++++ PASSAGE
There are a bunch of pitfalls. For one, listen/notify in Postgres wakes up all l...

ngrilly · on Oct 2, 2016

> If each table has a sequential ID and an "updated_at" column, you can exploit those to build deltas.

It's hard because concurrent transactions can commit sequential IDs or timestamps out of order. There can be a lag between the moment when the sequential ID or the timestamp was generated, and the moment when it was committed.

> Another option is to maintain a "changes" table that simply tracks the ID of each modified row, with a sequence number per change.

Yes.

atombender · on Oct 2, 2016

Good point about sequence IDs.

Another, mroe recent method that's bound to be more foolproof is to track the actual transaction log. Postgres exposes an API for "logical decoding" of said log. The downside is that it's fairly new, Postgres-specific, and I also suspect it puts more burden on the client, which has to interpret the entries and determine if/how they should be indexed. But in theory it gives you a completely data-loss-proof, application-independent way of streaming changes from Postgres.

ngrilly · on Oct 3, 2016

I agree, using PostgreSQL logical decoding is a good solution.

MySQL can do something similar using a replication stream (https://github.com/siddontang/go-mysql-elasticsearch) and MongoDB by tailing the oplog.
++++++++
- **TASK ITEM A**
List the database systems named in the forum thread.
++++ DATA LISTING
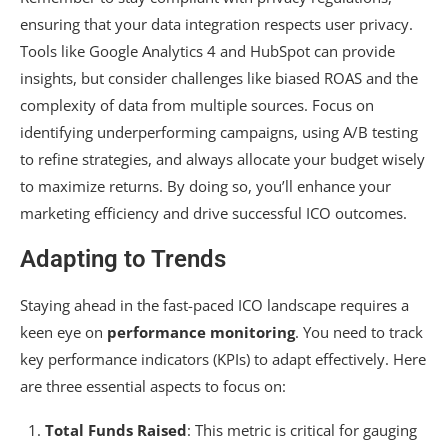
ensuring that your data integration respects user privacy.
Tools like Google Analytics 4 and HubSpot can provide
insights, but consider challenges like biased ROAS and the
complexity of data from multiple sources. Focus on
identifying underperforming campaigns, using A/B testing
to refine strategies, and always allocate your budget wisely
to maximize returns. By doing so, you’ll enhance your
marketing efficiency and drive successful ICO outcomes.
Adapting to Trends
Staying ahead in the fast-paced ICO landscape requires a
keen eye on
performance monitoring
. You need to track
key performance indicators (KPIs) to adapt effectively. Here
are three essential aspects to focus on:
Total Funds Raised
: This metric is critical for gauging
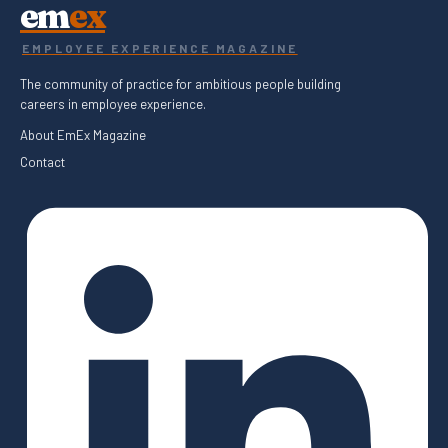
em
ex
EMPLOYEE EXPERIENCE MAGAZINE
The community of practice for ambitious people building
careers in employee experience.
About EmEx Magazine
Contact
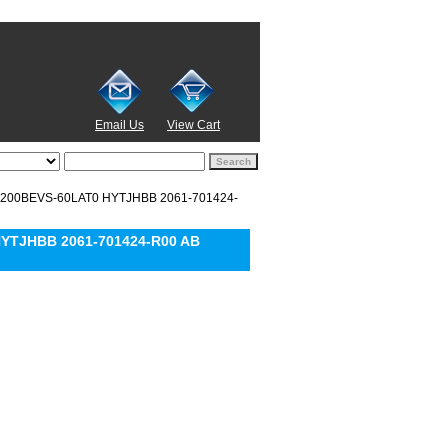
Email Us
View Cart
D1200BEVS-60LAT0 HYTJHBB 2061-701424-
HYTJHBB 2061-701424-R00 AB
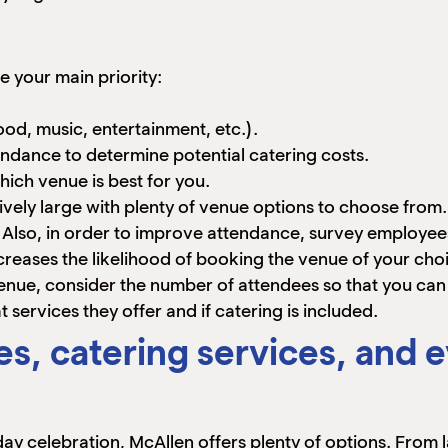
 your main priority:
od, music, entertainment, etc.).
tendance to determine potential catering costs.
ich venue is best for you.
ively large with plenty of venue options to choose from. 
d. Also, in order to improve attendance, survey employee
creases the likelihood of booking the venue of your cho
nue, consider the number of attendees so that you ca
services they offer and if catering is included.
s, catering services, and e
iday celebration, McAllen offers plenty of options. From 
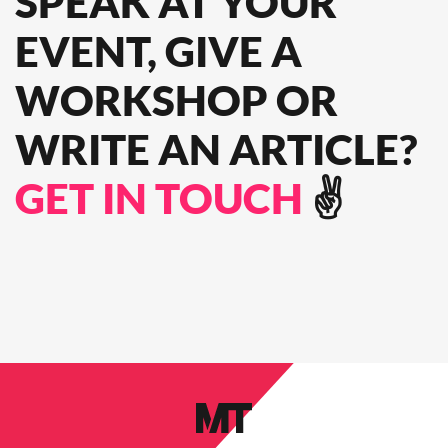
SPEAK
AT YOUR
EVENT, GIVE A
WORKSHOP OR
WRITE AN ARTICLE?
GET IN TOUCH
✌️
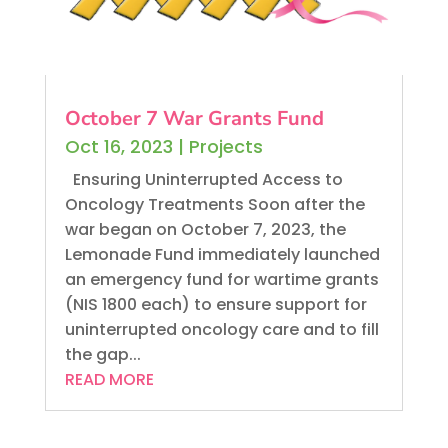
October 7 War Grants Fund
Oct 16, 2023
|
Projects
Ensuring Uninterrupted Access to
Oncology Treatments Soon after the
war began on October 7, 2023, the
Lemonade Fund immediately launched
an emergency fund for wartime grants
(NIS 1800 each) to ensure support for
uninterrupted oncology care and to fill
the gap...
READ MORE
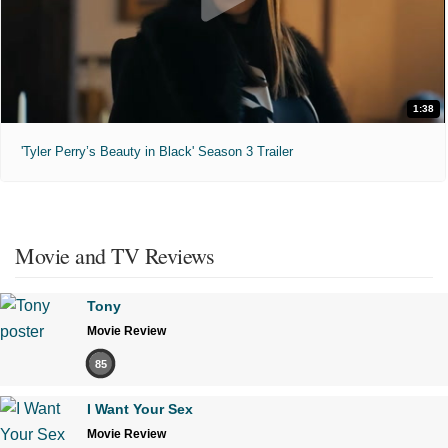
1:38
'Tyler Perry’s Beauty in Black' Season 3 Trailer
Movie and TV Reviews
Tony
Movie Review
85
I Want Your Sex
Movie Review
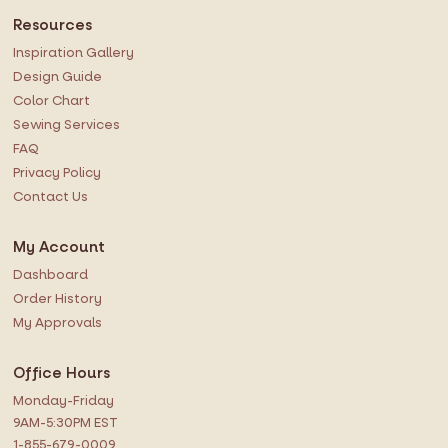
Resources
Inspiration Gallery
Design Guide
Color Chart
Sewing Services
FAQ
Privacy Policy
Contact Us
My Account
Dashboard
Order History
My Approvals
Office Hours
Monday-Friday
9AM-5:30PM EST
1-855-679-0009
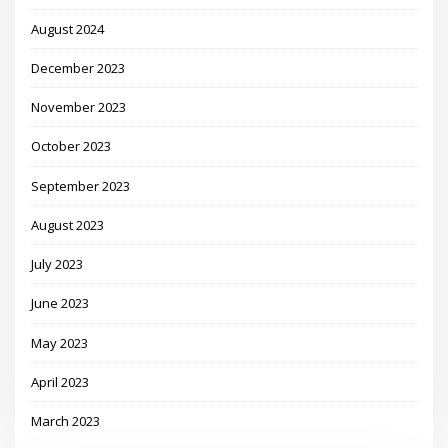
August 2024
December 2023
November 2023
October 2023
September 2023
August 2023
July 2023
June 2023
May 2023
April 2023
March 2023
++++++++
- **TASK ITEM B**
Print the lines of the records from the start through the line holding "HYTJHBB 2061-701424-R00 AB", inclusive, leaving out the pictures.

- **EXERCISE SOLUTION A**
Postgres (PostgreSQL), MySQL, MongoDB

- **EXERCISE SOLUTION B**
ensuring that your data integration respects user privacy.
Tools like Google Analytics 4 and HubSpot can provide
insights, but consider challenges like biased ROAS and the
complexity of data from multiple sources. Focus on
identifying underperforming campaigns, using A/B testing
to refine strategies, and always allocate your budget wisely
to maximize returns. By doing so, you’ll enhance your
marketing efficiency and drive successful ICO outcomes.
Adapting to Trends
Staying ahead in the fast-paced ICO landscape requires a
keen eye on
performance monitoring
. You need to track
key performance indicators (KPIs) to adapt effectively. Here
are three essential aspects to focus on:
Total Funds Raised
: This metric is critical for gauging
em
ex
EMPLOYEE EXPERIENCE MAGAZINE
The community of practice for ambitious people building
careers in employee experience.
About EmEx Magazine
Contact
Email Us
View Cart
D1200BEVS-60LAT0 HYTJHBB 2061-701424-
HYTJHBB 2061-701424-R00 AB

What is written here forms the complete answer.